Work request: Everything in the data below is left aside except the lines from the one containing "thumb tip: (243, 129)" through the one containing "pinky dip: (193, 155)"; repeat those exactly.

=== The input ===

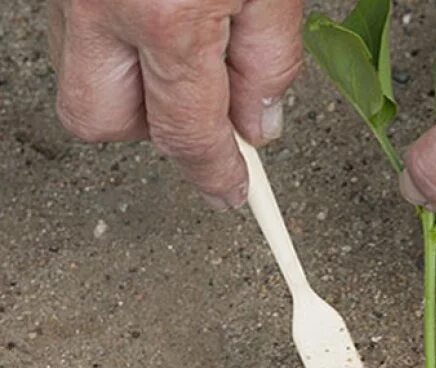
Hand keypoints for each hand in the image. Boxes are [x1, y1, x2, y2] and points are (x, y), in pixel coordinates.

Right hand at [48, 0, 302, 209]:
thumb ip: (270, 58)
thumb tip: (257, 124)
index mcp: (165, 13)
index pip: (188, 134)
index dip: (215, 173)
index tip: (231, 191)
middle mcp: (98, 4)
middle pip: (103, 121)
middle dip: (154, 130)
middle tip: (201, 103)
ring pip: (80, 78)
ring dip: (131, 85)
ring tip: (183, 50)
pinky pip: (76, 36)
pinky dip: (116, 45)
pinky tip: (157, 22)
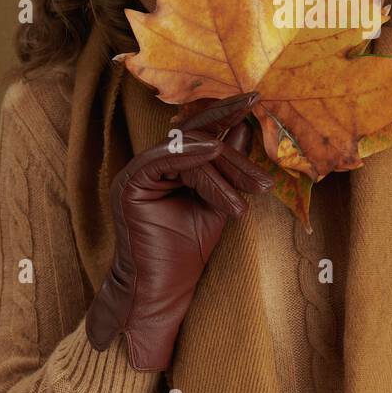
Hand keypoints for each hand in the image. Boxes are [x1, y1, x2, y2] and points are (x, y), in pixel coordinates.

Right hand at [85, 91, 272, 370]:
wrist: (164, 291)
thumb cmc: (187, 253)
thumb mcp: (219, 203)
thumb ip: (228, 169)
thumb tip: (243, 129)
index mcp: (168, 166)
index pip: (201, 132)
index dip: (227, 114)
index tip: (257, 101)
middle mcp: (150, 164)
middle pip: (196, 135)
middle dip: (233, 138)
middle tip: (261, 138)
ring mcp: (138, 171)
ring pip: (188, 148)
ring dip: (226, 167)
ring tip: (254, 190)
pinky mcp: (131, 183)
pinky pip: (164, 158)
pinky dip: (193, 155)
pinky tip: (216, 153)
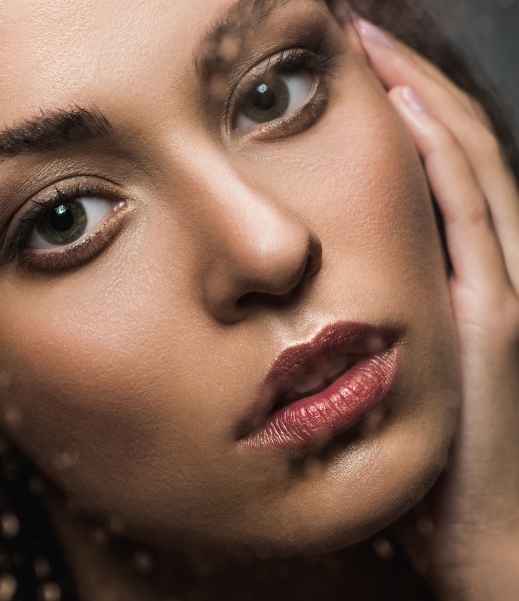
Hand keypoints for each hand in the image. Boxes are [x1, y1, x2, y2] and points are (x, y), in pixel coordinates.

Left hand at [355, 16, 518, 598]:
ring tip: (371, 42)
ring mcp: (508, 288)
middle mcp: (503, 268)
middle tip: (357, 29)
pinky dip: (442, 157)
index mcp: (473, 277)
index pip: (445, 168)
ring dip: (423, 95)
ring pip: (469, 164)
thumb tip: (308, 297)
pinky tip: (404, 111)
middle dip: (413, 79)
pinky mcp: (498, 321)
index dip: (410, 106)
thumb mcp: (400, 375)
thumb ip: (374, 323)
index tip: (353, 65)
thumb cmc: (439, 469)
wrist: (491, 542)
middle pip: (460, 145)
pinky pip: (471, 218)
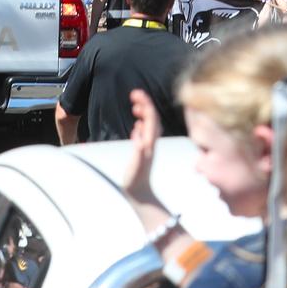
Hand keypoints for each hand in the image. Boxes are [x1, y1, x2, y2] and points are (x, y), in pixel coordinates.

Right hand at [122, 89, 161, 203]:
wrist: (141, 194)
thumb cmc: (135, 182)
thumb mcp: (135, 167)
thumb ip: (138, 152)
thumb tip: (138, 137)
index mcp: (149, 142)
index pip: (150, 117)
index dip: (145, 103)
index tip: (135, 93)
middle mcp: (151, 142)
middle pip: (152, 118)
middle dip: (145, 104)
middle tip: (134, 94)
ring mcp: (148, 146)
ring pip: (150, 125)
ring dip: (144, 113)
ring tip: (135, 106)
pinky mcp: (144, 152)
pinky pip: (146, 134)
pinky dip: (142, 125)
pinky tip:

===

Exercise solution:
thumb tip: (243, 129)
index mcp: (168, 166)
index pip: (201, 132)
index dip: (227, 114)
index tip: (257, 101)
middle mcp: (150, 164)
middle pip: (196, 135)
middle dip: (233, 138)
middle tip: (261, 138)
ring mcp: (138, 171)
ring pip: (188, 148)
ring dip: (226, 167)
ring tip: (254, 190)
pinky mcp: (131, 183)
pinky pip: (164, 158)
pinky dip: (193, 155)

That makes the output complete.